DESCRIPTION (provided by applicant): In vitro analysis of exfoliated cells plays an important role in disease screening and clinical diagnosis. An accurate cytological diagnosis depends largely on the ability to detect changes in cellular and nuclear structural characteristics of individual single cells. The diffraction-limited resolution of a conventional light microscope limis the detection of mostly micron-scale features of cancer cells, which result in intra-observer variation, missed early-stage cancers (false negatives), and indeterminate cases that often result in unnecessary invasive procedures in the absence of cancer (false positives). Technologies that perform high-speed, accurate, quantitative and cost-effective cytological analysis and are suitable for routine clinic use are urgently needed. Cellular nanoscale structural changes represent a promising strategy for identifying pre-cancerous or cancerous cells. We have recently developed two complementary techniques, both of which can assess nanoscale structural characteristics at the single-cell level: quantitative phase microscopy and spectral-encoding of spatial frequency (SESF). We demonstrated their ability to detect structural changes in pre-cancerous cells missed by conventional light microscopy. We propose to develop a new advanced microscopy that integrates the complementary attributes of these two techniques to perform real-time quantitative structural imaging and high-speed and comprehensive nanoscale structural analysis of label-free single cells in their natural state for use in both research and clinical applications. The technical performance of this microscopy system will be characterized and their ability to analyze nanoscale structures will be rigorously validated. It will be optimized for routine clinical use to analyze unstained exfoliative cytology specimens by developing cell segmentation algorithm and multi-metric structural analysis. We will focus on two large-volume and clinically challenging cytology specimens as our disease models: cervical and urine cytology. The accuracy of the system will be tested using a relatively large scale of cervical and urine cytology specimens via a training and a validation set. If successful, this technique could be used to support conventional cytology for accurate, quantitative, high-speed, comprehensive and cost-effective cytological analysis to improve the diagnostic accuracy and prevent costly unnecessary procedures.

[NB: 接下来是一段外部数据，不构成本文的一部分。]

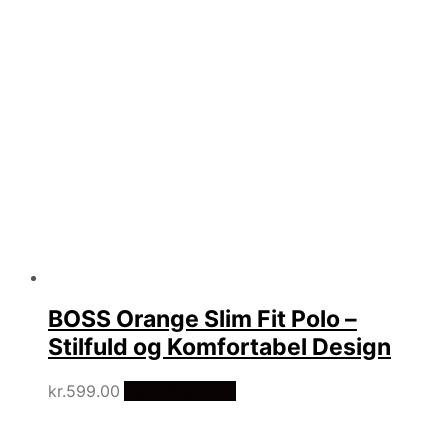
BOSS Orange Slim Fit Polo –
Stilfuld og Komfortabel Design
kr.
599.00
Vælg Størrelse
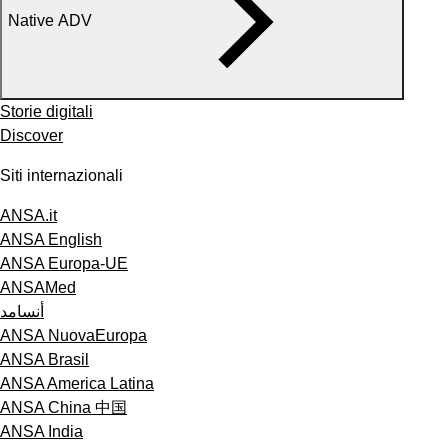
Native ADV
Storie digitali
Discover
Siti internazionali
ANSA.it
ANSA English
ANSA Europa-UE
ANSAMed
أنسامد
ANSA NuovaEuropa
ANSA Brasil
ANSA America Latina
ANSA China 中国
ANSA India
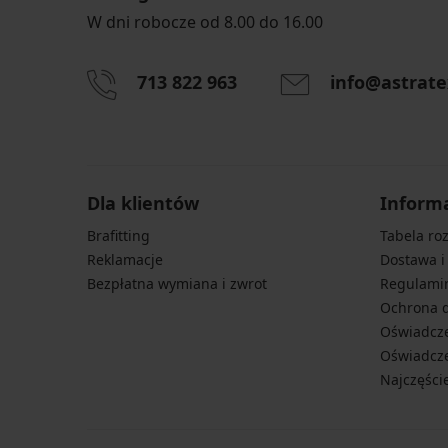
W dni robocze od 8.00 do 16.00
713 822 963
info@astrate
Dla klientów
Inform
Brafitting
Tabela ro
Reklamacje
Dostawa i
Bezpłatna wymiana i zwrot
Regulami
Ochrona 
Oświadcze
Oświadcze
Najczęści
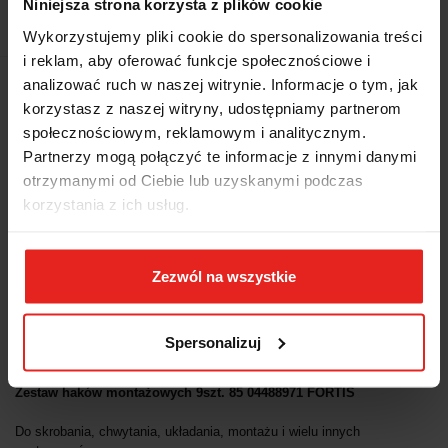
Niniejsza strona korzysta z plików cookie
EAN
4317784735261
Wykorzystujemy pliki cookie do spersonalizowania treści
i reklam, aby oferować funkcje społecznościowe i
analizować ruch w naszej witrynie. Informacje o tym, jak
Wysyłka+2dni (dostawa 0 od 1000zł net.*)
korzystasz z naszej witryny, udostępniamy partnerom
społecznościowym, reklamowym i analitycznym.
OPIS
Partnerzy mogą połączyć te informacje z innymi danymi
otrzymanymi od Ciebie lub uzyskanymi podczas
korzystania z ich usług.
INFORMACJE DOT.
BEZPIECZEŃSTWA
Zezwól na wszystkie
OPINIE I OCENY (0)
Spersonalizuj
Zestaw haków montażowych 9szt. 85 04488971 FORTIS
Do skrobania, chwytania, układania, montażu i wielu innych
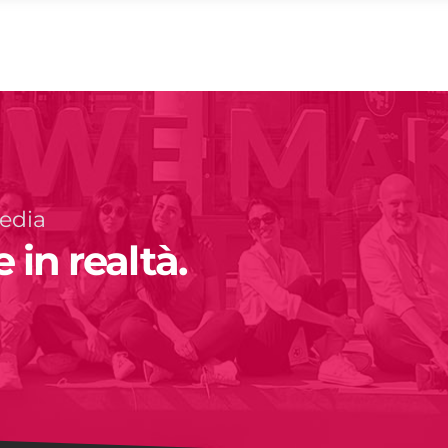
media
 in realtà.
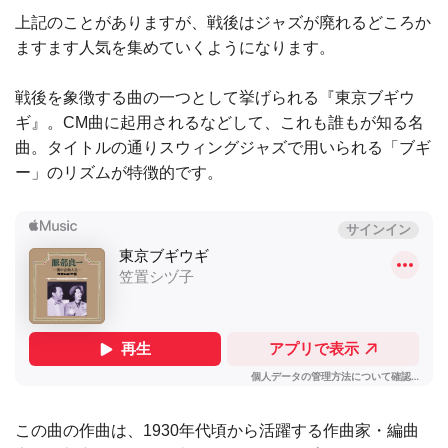
上記のことがありますが、戦後はジャズが廃れるどころか
ますます人気を集めていくようになります。
戦後を象徴する曲の一つとして挙げられる『東京ブギウ
ギ』。CM曲に起用されるなどして、これも誰もが知る名
曲。タイトルの通りスウィングジャズで用いられる「ブギ
ー」のリズムが特徴的です。
この曲の作曲は、1930年代頃から活躍する作曲家・編曲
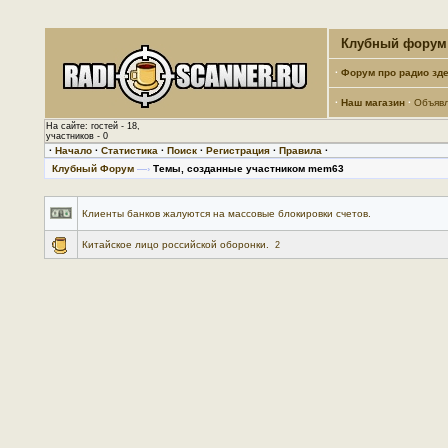
Клубный форум 
·
Форум про радио зде
·
Наш магазин
·
Объяв
На сайте: гостей - 18,
участников - 0
·
Начало
·
Статистика
·
Поиск
·
Регистрация
·
Правила
·
Клубный Форум
—›
Темы, созданные участником mem63
Клиенты банков жалуются на массовые блокировки счетов.
Китайское лицо российской оборонки.
2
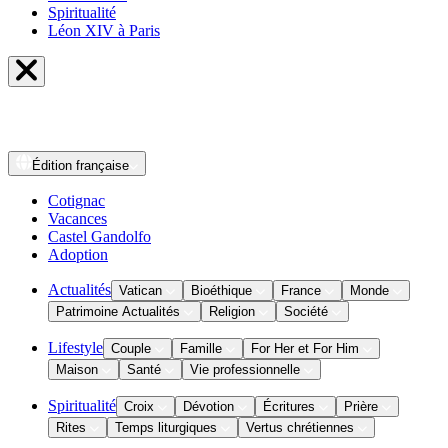
Spiritualité
Léon XIV à Paris
Édition
française
Cotignac
Vacances
Castel Gandolfo
Adoption
Actualités
Vatican
Bioéthique
France
Monde
Patrimoine Actualités
Religion
Société
Lifestyle
Couple
Famille
For Her et For Him
Maison
Santé
Vie professionnelle
Spiritualité
Croix
Dévotion
Écritures
Prière
Rites
Temps liturgiques
Vertus chrétiennes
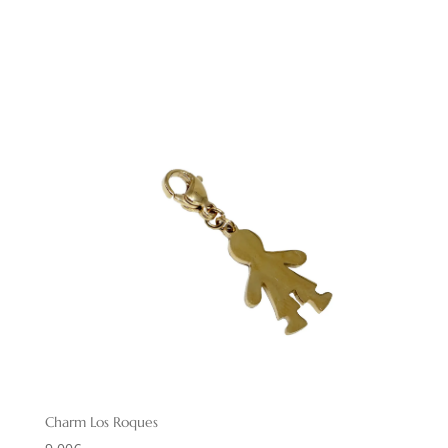
Charm Los Roques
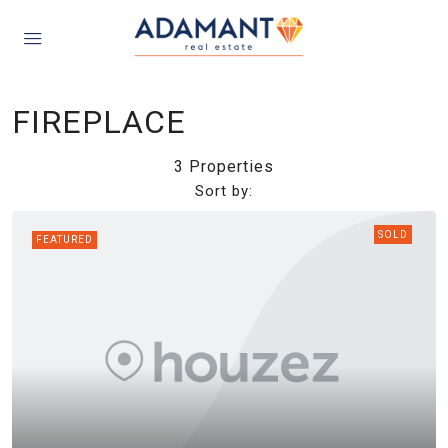
FIREPLACE
3 Properties
Sort by:
SOLD
FEATURED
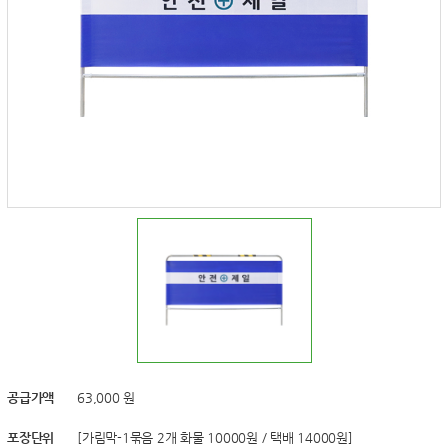
공급가액
63,000 원
포장단위
[가림막-1묶음 2개 화물 10000원 / 택배 14000원]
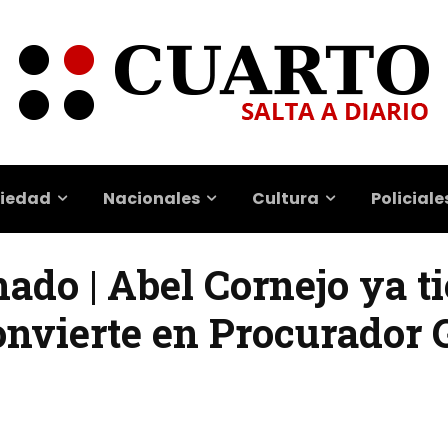
iedad
Nacionales
Cultura
Policiale
do | Abel Cornejo ya ti
onvierte en Procurador 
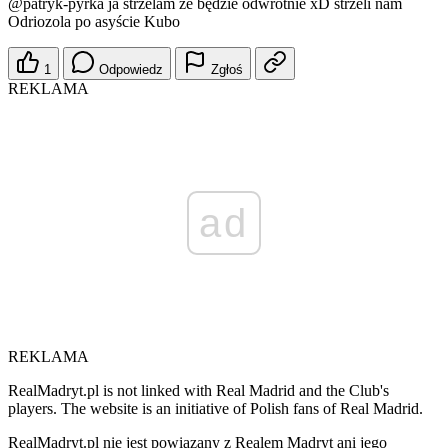
@patryk-pyrka
ja strzelam ze będzie odwrotnie xD strzeli nam
Odriozola po asyście Kubo
1
Odpowiedz
Zgłoś
REKLAMA
ad
REKLAMA
RealMadryt.pl is not linked with Real Madrid and the Club's
players. The website is an initiative of Polish fans of Real Madrid.
RealMadryt.pl nie jest powiązany z Realem Madryt ani jego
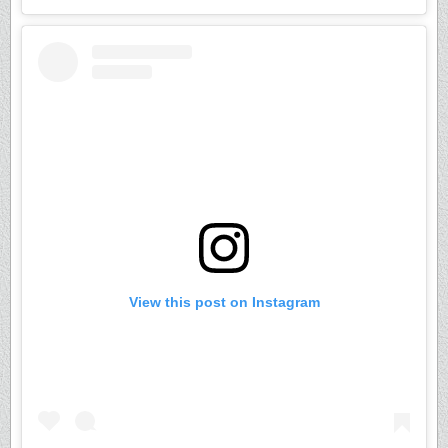
View this post on Instagram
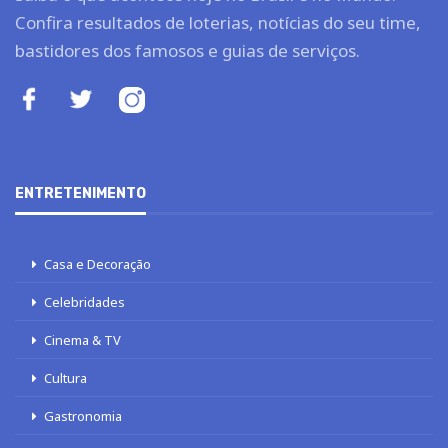
Confira resultados de loterias, notícias do seu time,
bastidores dos famosos e guias de serviços.
ENTRETENIMENTO
Casa e Decoração
Celebridades
Cinema & TV
Cultura
Gastronomia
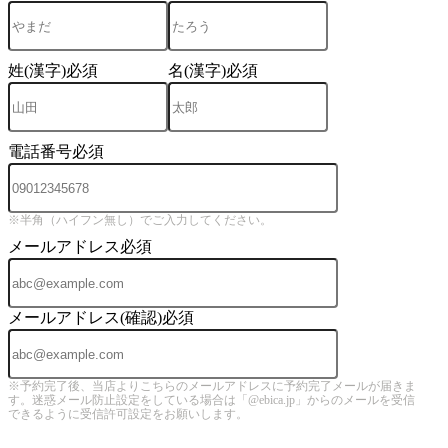
姓(漢字)
必須
名(漢字)
必須
電話番号
必須
※半角（ハイフン無し）でご入力してください。
メールアドレス
必須
メールアドレス(確認)
必須
※予約完了後、当店よりこちらのメールアドレスに予約完了メールが届きま
す。迷惑メール防止設定をしている場合は「@ebica.jp」からのメールを受信
できるように受信許可設定をお願いします。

描述(申请人提供)：脱落细胞的体外分析在疾病筛查和临床诊断中起着重要作用。准确的细胞学诊断在很大程度上取决于检测单个单细胞的细胞和核结构特征变化的能力。传统光学显微镜的衍射受限分辨率限制了对癌细胞主要微米级特征的检测，这会导致观察者内部的差异，错过早期癌症(假阴性)，以及经常导致在没有癌症的情况下进行不必要的侵入性手术的不确定病例(假阳性)。迫切需要进行高速、准确、定量和经济有效的细胞学分析并适合常规临床使用的技术。细胞纳米结构 改变代表了一种很有前途的识别癌前细胞或癌细胞的策略。我们最近开发了两种互补的技术，这两种技术都可以在单细胞水平上评估纳米级的结构特征：定量相位显微镜和空间频率的光谱编码(SESF)。我们证明了它们能够检测到常规光学显微镜遗漏的癌前细胞的结构变化。我们建议开发一种新的先进显微镜，它集成了这两种技术的互补属性，可以对自然状态下的无标记单细胞进行实时定量结构成像和高速、全面的纳米级结构分析，用于研究和临床应用。这种显微镜系统的技术性能将得到表征，其分析纳米级结构的能力将得到严格验证。通过开发细胞分割算法和多尺度结构分析，分析未染色的脱落细胞学标本将优化为常规临床使用。我们将专注于两个具有临床挑战性的大容量细胞学样本作为我们的疾病模型：宫颈细胞学和尿细胞学。该系统的准确性将通过培训和验证集使用相对较大规模的宫颈和尿液细胞学样本进行测试。如果成功，这项技术可用于支持传统细胞学进行准确、定量、高速、全面和经济有效的细胞学分析，以提高诊断准确性，避免昂贵的不必要的程序。

项目成果

Stochastic Optical Reconstruction Microscopy (STORM).

随机光学重建显微镜（STORM）。

• DOI: 10.1002/cpcy.23
• 发表时间: 2017
• 期刊: Current protocols in cytometry
• 作者: Xu,Jianquan;Ma,Hongqiang;Liu,Yang
• 通讯作者: Liu,Yang

Super-Resolution Imaging of Higher-Order Chromatin Structures at Different Epigenomic States in Single Mammalian Cells.

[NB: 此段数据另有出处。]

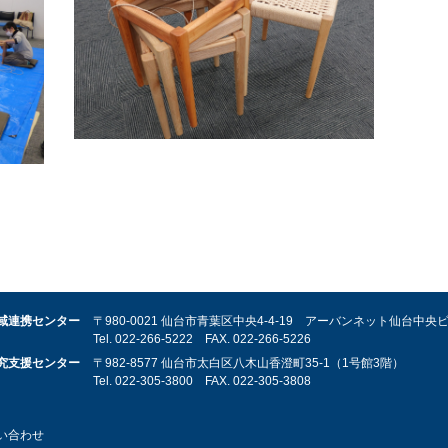
域連携センター
〒980-0021 仙台市青葉区中央4-4-19 アーバンネット仙台中央
Tel.
022-266-5222
FAX.
022-266-5226
究支援センター
〒982-8577 仙台市太白区八木山香澄町35-1（1号館3階）
Tel.
022-305-3800
FAX.
022-305-3808
い合わせ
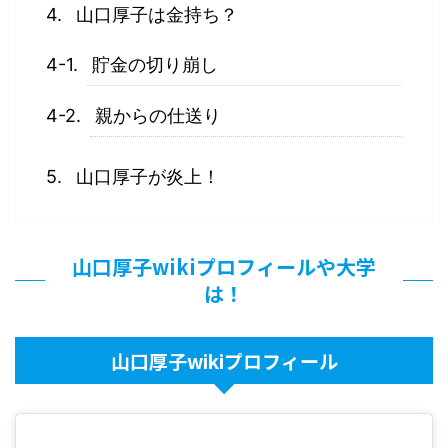
山口厚子は金持ち？
貯金の切り崩し
親からの仕送り
山口厚子が炎上！
山口厚子wikiプロフィールや大学
は！
山口厚子wikiプロフィール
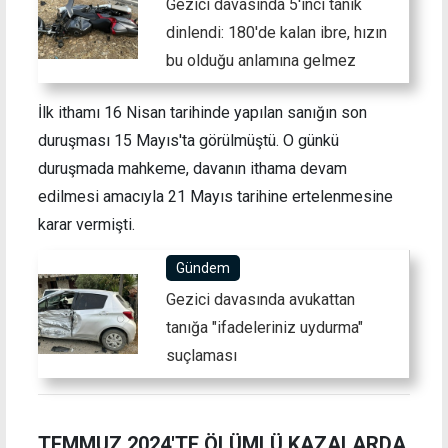
Gezici davasında 5'inci tanık
dinlendi: 180'de kalan ibre, hızın
bu olduğu anlamına gelmez
İlk ithamı 16 Nisan tarihinde yapılan sanığın son
duruşması 15 Mayıs'ta görülmüştü. O günkü
duruşmada mahkeme, davanın ithama devam
edilmesi amacıyla 21 Mayıs tarihine ertelenmesine
karar vermişti.
Gündem
Gezici davasında avukattan
tanığa "ifadeleriniz uydurma"
suçlaması
TEMMUZ 2024'TE ÖLÜMLÜ KAZALARDA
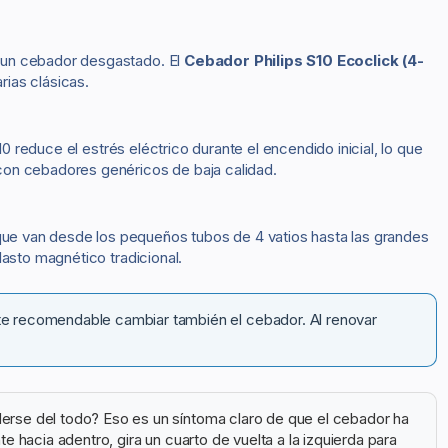
s un cebador desgastado. El
Cebador Philips S10 Ecoclick (4-
rias clásicas.
0 reduce el estrés eléctrico durante el encendido inicial, lo que
con cebadores genéricos de baja calidad.
ue van desde los pequeños tubos de 4 vatios hasta las grandes
asto magnético tradicional.
te recomendable cambiar también el cebador. Al renovar
rse del todo? Eso es un síntoma claro de que el cebador ha
acia adentro, gira un cuarto de vuelta a la izquierda para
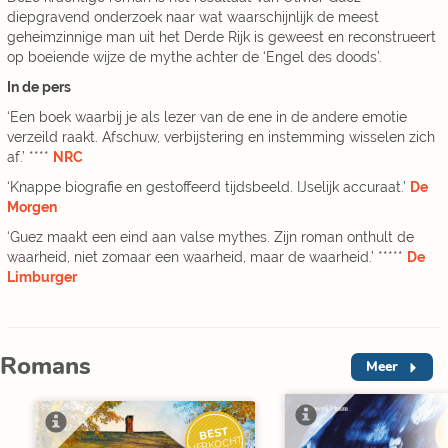
diepgravend onderzoek naar wat waarschijnlijk de meest
geheimzinnige man uit het Derde Rijk is geweest en reconstrueert
op boeiende wijze de mythe achter de ‘Engel des doods’.
In de pers
‘Een boek waarbij je als lezer van de ene in de andere emotie
verzeild raakt. Afschuw, verbijstering en instemming wisselen zich
af.’ ****
NRC
‘Knappe biografie en gestoffeerd tijdsbeeld. IJselijk accuraat.’
De
Morgen
‘Guez maakt een eind aan valse mythes. Zijn roman onthult de
waarheid, niet zomaar een waarheid, maar de waarheid.’ *****
De
Limburger
Romans
Meer
BEST
V
VERKOCHT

• DOI: 10.1016/j.celrep.2018.06.085
• 发表时间: 2018-07-24
• 期刊: Cell reports
• 影响因子: 8.8
• 作者: Xu J;Ma H;Jin J;Uttam S;Fu R;Huang Y;Liu Y
• 通讯作者: Liu Y

Targeted DNA damage at individual telomeres disrupts their integrity and triggers cell death.

• DOI: 10.1093/nar/gkv598
• 发表时间: 2015-07-27
• 期刊: Nucleic acids research
• 影响因子: 14.9
• 作者: Sun L;Tan R;Xu J;LaFace J;Gao Y;Xiao Y;Attar M;Neumann C;Li GM;Su B;Liu Y;Nakajima S;Levine AS;Lan L
• 通讯作者: Lan L

Nuclear Nano-architecture Markers of Gastric Cardia and Upper Squamous Esophagus Detect Esophageal Cancer "Field Effect".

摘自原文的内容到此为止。